I love being a lawyer. I truly enjoy my job. The hours, days, weeks and years seem to past by in the blink of an eye because I am having fun. I often happily think, “Maybe I’ll never retire.” There are even times when I find myself telling people, “You should go to law school.” However, whenever someone is seriously considering law school, I find that I am compelled to warn people that law school is a horrible investment.
Whenever someone asks about my decision to attend law school I tell two stories. First, I tell people that I have wanted to be a lawyer since I was a freshman in high school. My high school science teacher, Mrs. Luehmann, was exhausted from debating with me about whether I should get credit for test questions that I had gotten “wrong” that I contended were bad questions for one reason or another, and she remarked in frustration, “you should be a lawyer.” It was not a compliment, and she was not the first person to say this to me. However, that conversation is what stands out, as when I thought, “Maybe they are right. I should be a lawyer.”
Second, I tell people that the signs that I should be a lawyer were present long before high school. In law school, I learned about “legalistic thinking” with the story of a very unhappy rich man who took a vow to the effect of, “If my life ever changes and I become a happy person I will sell my million dollar house and give the proceeds to charity.” Years passed by, the man became truly happy, and someone asked him, “Are you going to live up to your vow?” “Yes,” replied the man. The next day the man sold his house for a dollar and gave the dollar to charity. However, he also required the purchaser to buy his cat, which he sold for $999,999. That’s legalistic thinking.
When I was in fifth grade my teacher, Mrs. Terbilcock, gave my class a vocabulary assignment every day. We had to look up the assigned word in the dictionary, write out the definition on an index card, and then “use the word in a sentence”, which was also written on the index card. The cards were not checked very often or closely (or at least I believed that) and, whenever I was feeling lazy, my sentence was always substantively the same. If, for example, the word was “monotonous”, then my sentence would be, “Brandon looked up monotonous in the dictionary.” If you know a smart ass like me, maybe he or she would also enjoy being a lawyer.

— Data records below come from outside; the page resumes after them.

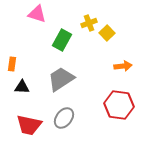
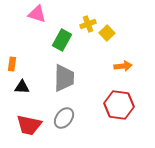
yellow cross: moved 1 px left, 1 px down
gray trapezoid: moved 3 px right, 1 px up; rotated 124 degrees clockwise
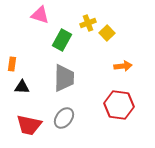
pink triangle: moved 3 px right, 1 px down
yellow cross: moved 1 px up
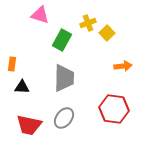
red hexagon: moved 5 px left, 4 px down
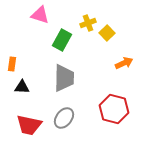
orange arrow: moved 1 px right, 3 px up; rotated 18 degrees counterclockwise
red hexagon: rotated 8 degrees clockwise
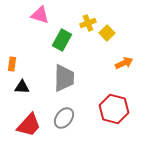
red trapezoid: rotated 60 degrees counterclockwise
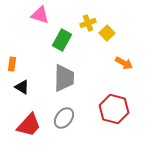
orange arrow: rotated 54 degrees clockwise
black triangle: rotated 28 degrees clockwise
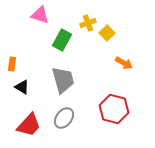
gray trapezoid: moved 1 px left, 2 px down; rotated 16 degrees counterclockwise
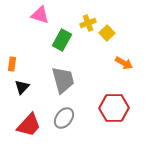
black triangle: rotated 42 degrees clockwise
red hexagon: moved 1 px up; rotated 16 degrees counterclockwise
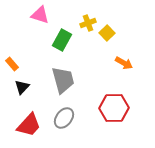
orange rectangle: rotated 48 degrees counterclockwise
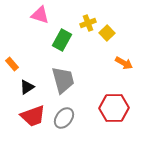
black triangle: moved 5 px right; rotated 14 degrees clockwise
red trapezoid: moved 4 px right, 9 px up; rotated 28 degrees clockwise
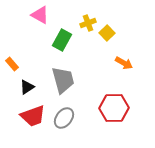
pink triangle: rotated 12 degrees clockwise
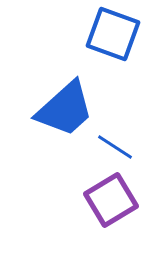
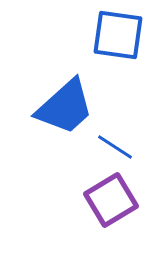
blue square: moved 5 px right, 1 px down; rotated 12 degrees counterclockwise
blue trapezoid: moved 2 px up
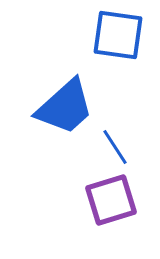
blue line: rotated 24 degrees clockwise
purple square: rotated 14 degrees clockwise
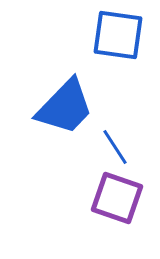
blue trapezoid: rotated 4 degrees counterclockwise
purple square: moved 6 px right, 2 px up; rotated 36 degrees clockwise
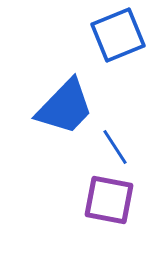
blue square: rotated 30 degrees counterclockwise
purple square: moved 8 px left, 2 px down; rotated 8 degrees counterclockwise
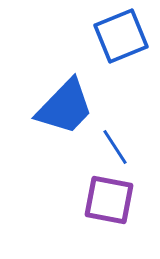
blue square: moved 3 px right, 1 px down
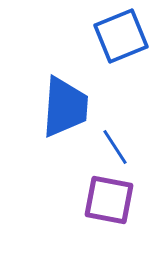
blue trapezoid: rotated 40 degrees counterclockwise
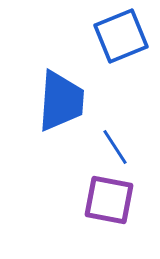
blue trapezoid: moved 4 px left, 6 px up
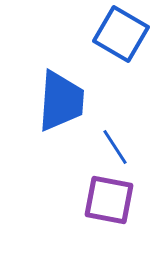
blue square: moved 2 px up; rotated 38 degrees counterclockwise
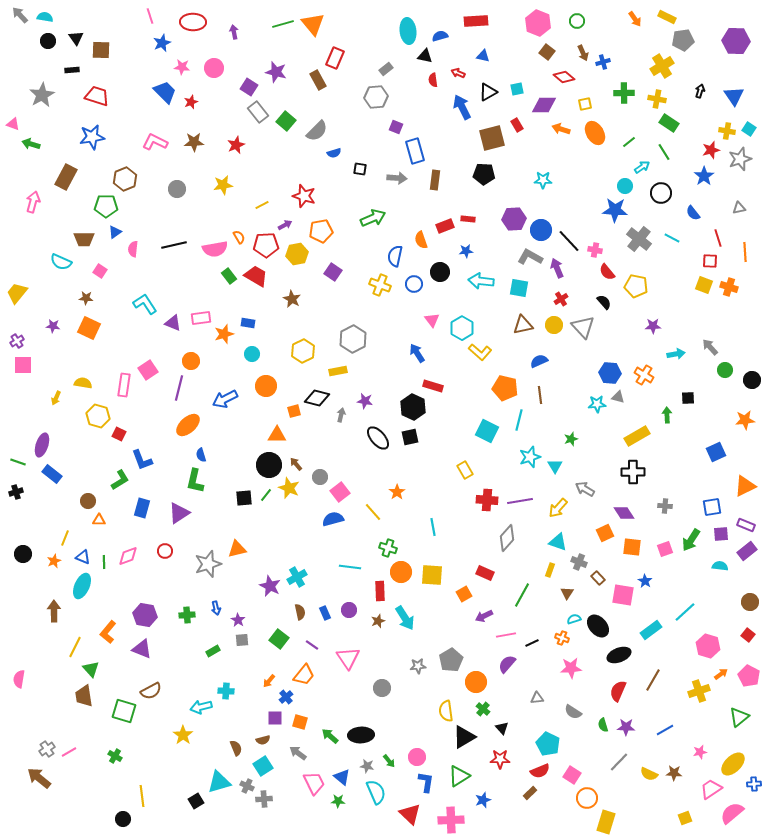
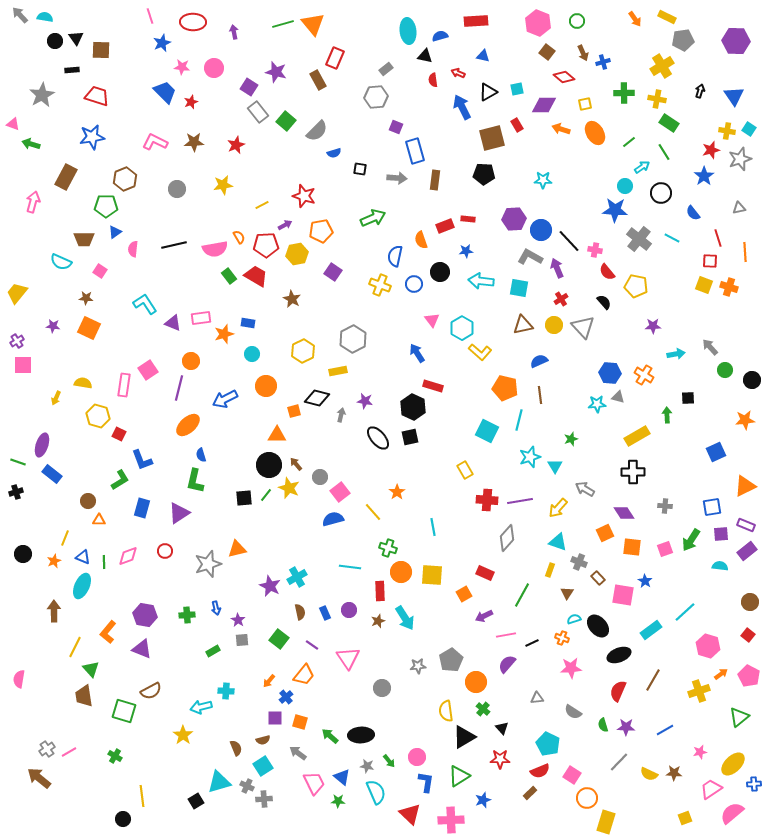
black circle at (48, 41): moved 7 px right
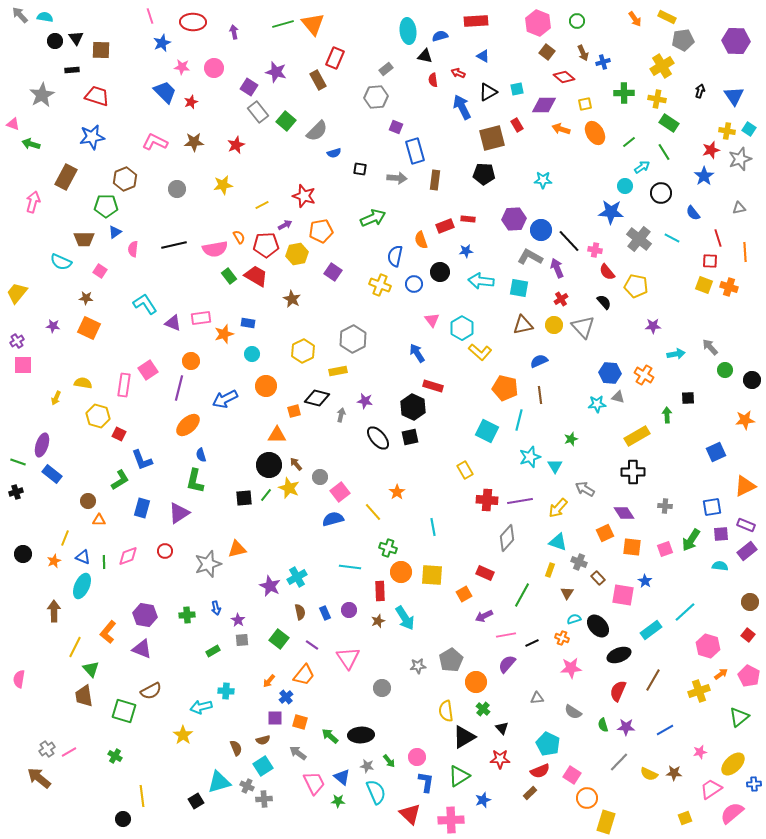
blue triangle at (483, 56): rotated 16 degrees clockwise
blue star at (615, 210): moved 4 px left, 2 px down
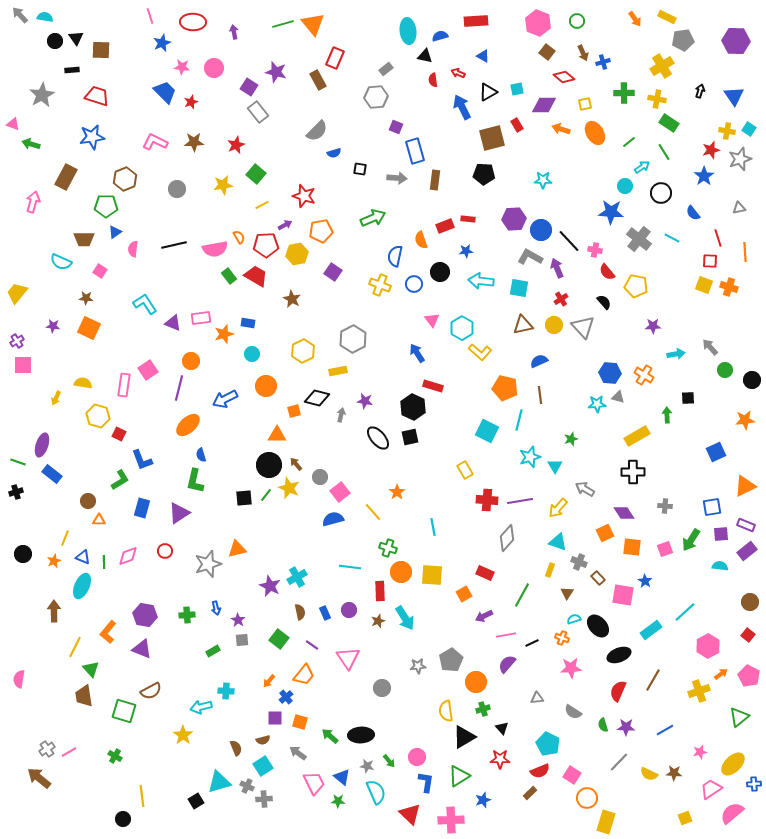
green square at (286, 121): moved 30 px left, 53 px down
pink hexagon at (708, 646): rotated 15 degrees clockwise
green cross at (483, 709): rotated 32 degrees clockwise
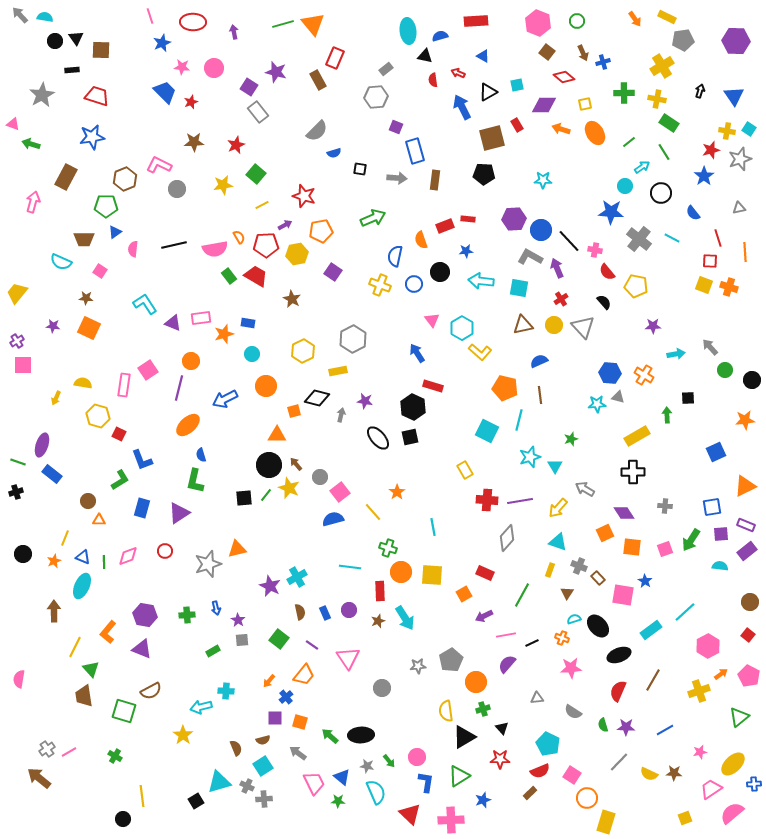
cyan square at (517, 89): moved 4 px up
pink L-shape at (155, 142): moved 4 px right, 23 px down
gray cross at (579, 562): moved 4 px down
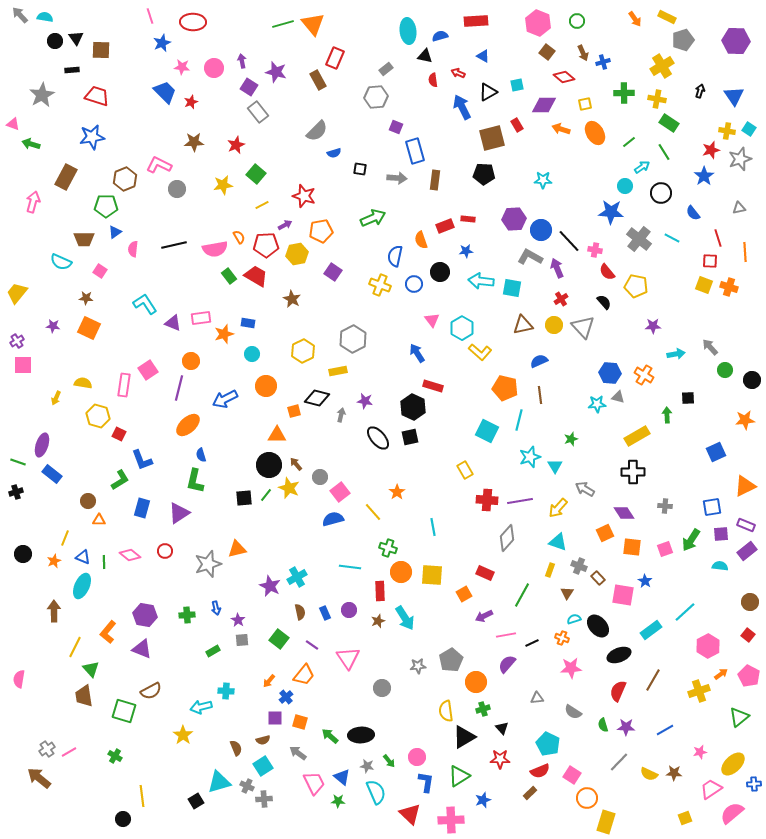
purple arrow at (234, 32): moved 8 px right, 29 px down
gray pentagon at (683, 40): rotated 10 degrees counterclockwise
cyan square at (519, 288): moved 7 px left
pink diamond at (128, 556): moved 2 px right, 1 px up; rotated 60 degrees clockwise
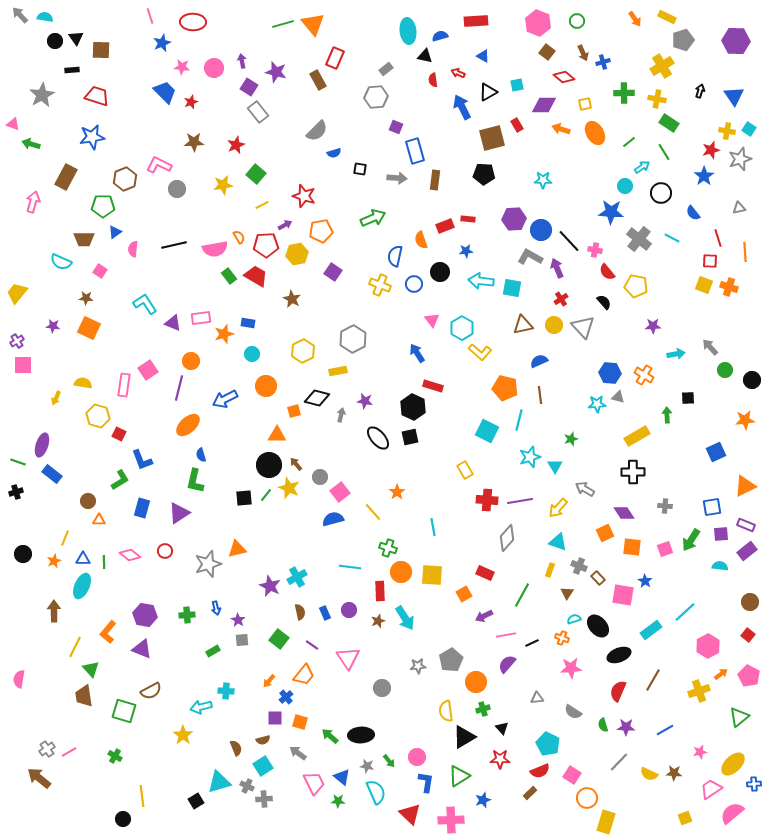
green pentagon at (106, 206): moved 3 px left
blue triangle at (83, 557): moved 2 px down; rotated 21 degrees counterclockwise
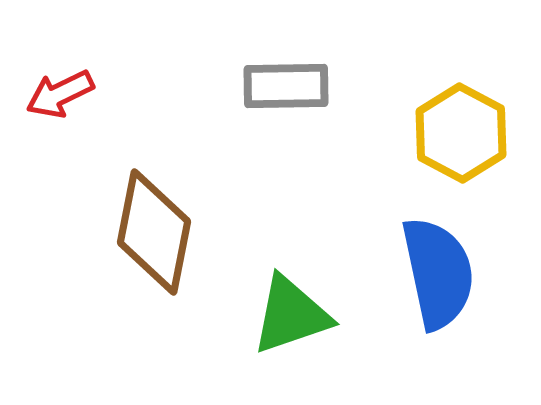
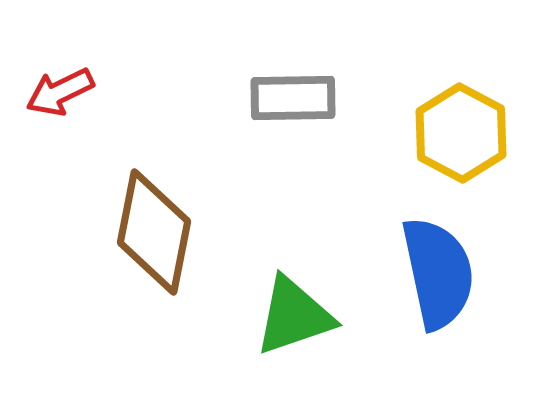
gray rectangle: moved 7 px right, 12 px down
red arrow: moved 2 px up
green triangle: moved 3 px right, 1 px down
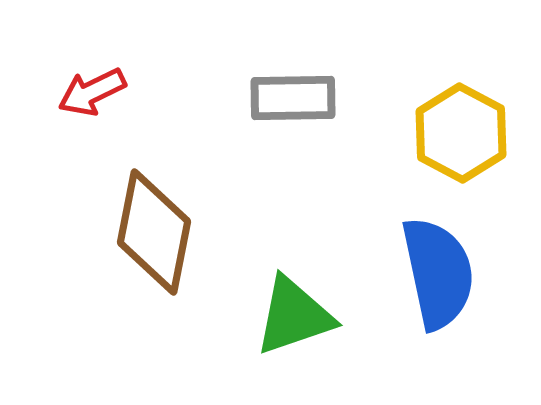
red arrow: moved 32 px right
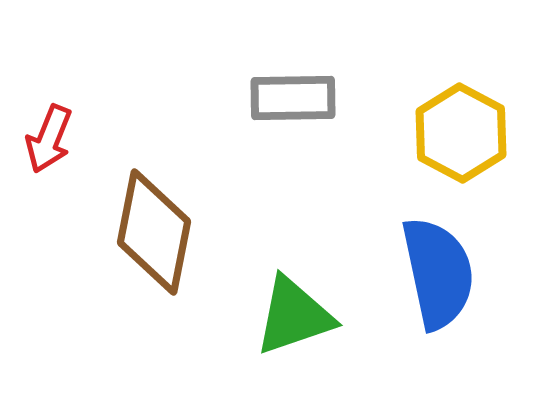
red arrow: moved 43 px left, 47 px down; rotated 42 degrees counterclockwise
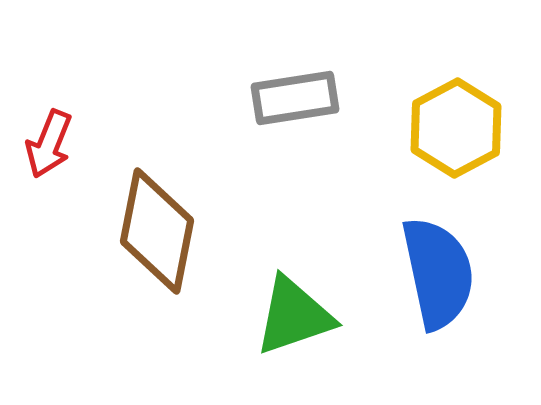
gray rectangle: moved 2 px right; rotated 8 degrees counterclockwise
yellow hexagon: moved 5 px left, 5 px up; rotated 4 degrees clockwise
red arrow: moved 5 px down
brown diamond: moved 3 px right, 1 px up
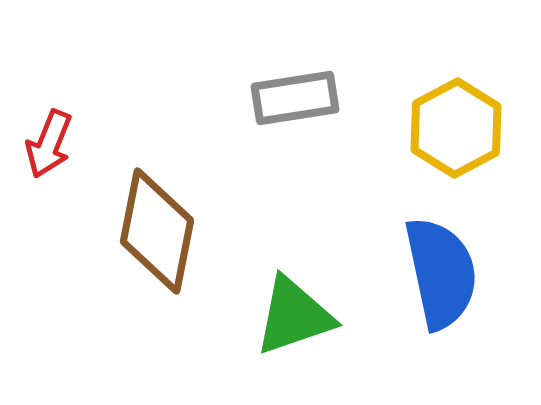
blue semicircle: moved 3 px right
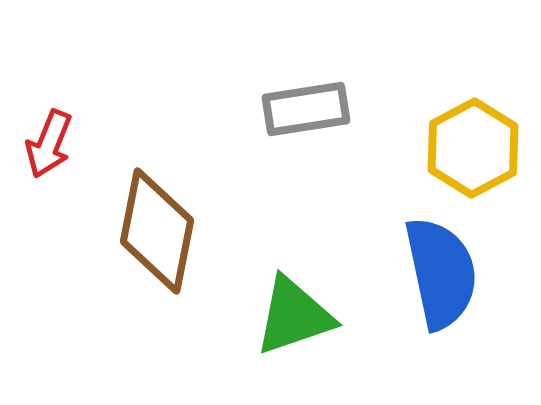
gray rectangle: moved 11 px right, 11 px down
yellow hexagon: moved 17 px right, 20 px down
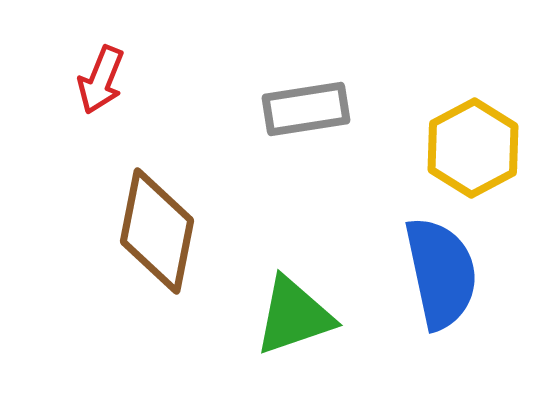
red arrow: moved 52 px right, 64 px up
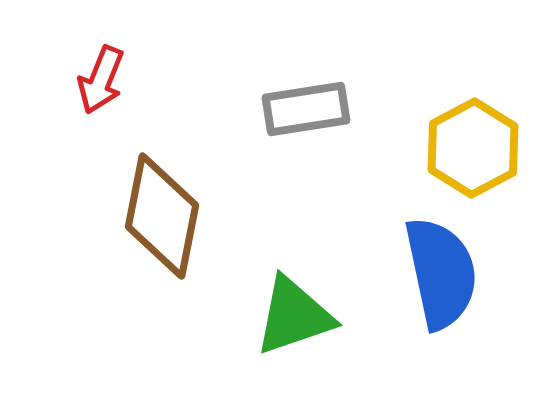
brown diamond: moved 5 px right, 15 px up
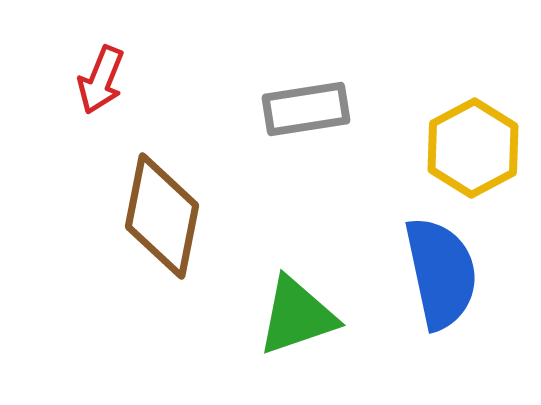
green triangle: moved 3 px right
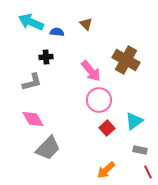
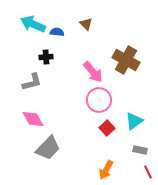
cyan arrow: moved 2 px right, 2 px down
pink arrow: moved 2 px right, 1 px down
orange arrow: rotated 18 degrees counterclockwise
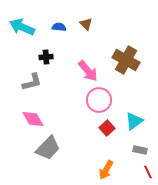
cyan arrow: moved 11 px left, 3 px down
blue semicircle: moved 2 px right, 5 px up
pink arrow: moved 5 px left, 1 px up
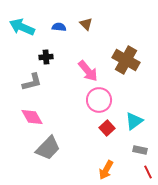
pink diamond: moved 1 px left, 2 px up
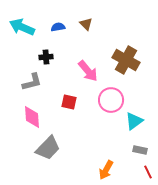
blue semicircle: moved 1 px left; rotated 16 degrees counterclockwise
pink circle: moved 12 px right
pink diamond: rotated 25 degrees clockwise
red square: moved 38 px left, 26 px up; rotated 35 degrees counterclockwise
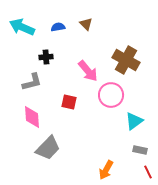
pink circle: moved 5 px up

However, I must admit that I was also attracted to law because I believed it was a good way to make a lot of money. If you’re a lawyer or you otherwise understand the realities of the law school investment and are laughing at that thought, understand that I began law school around twelve years ago before law school was widely known to be a bad investment. You can make a lot of money as an attorney. You can also make a lot of money as a musician. That does not mean borrowing over $100,000 for law school is a wise decision today. I won’t say don’t do it because I don’t regret it now. But I will say don’t do it for the money because there are better ways to make money. That is, from a financial perspective, there are more certain investments.
Whenever someone says, “you seem to be doing okay.” I say, “That’s true. However, it was a long road getting to where I am today, there were many jobs, many bosses, sleepless nights, and the most important thing… I married well.”
That’s My Argument, and I love you honey!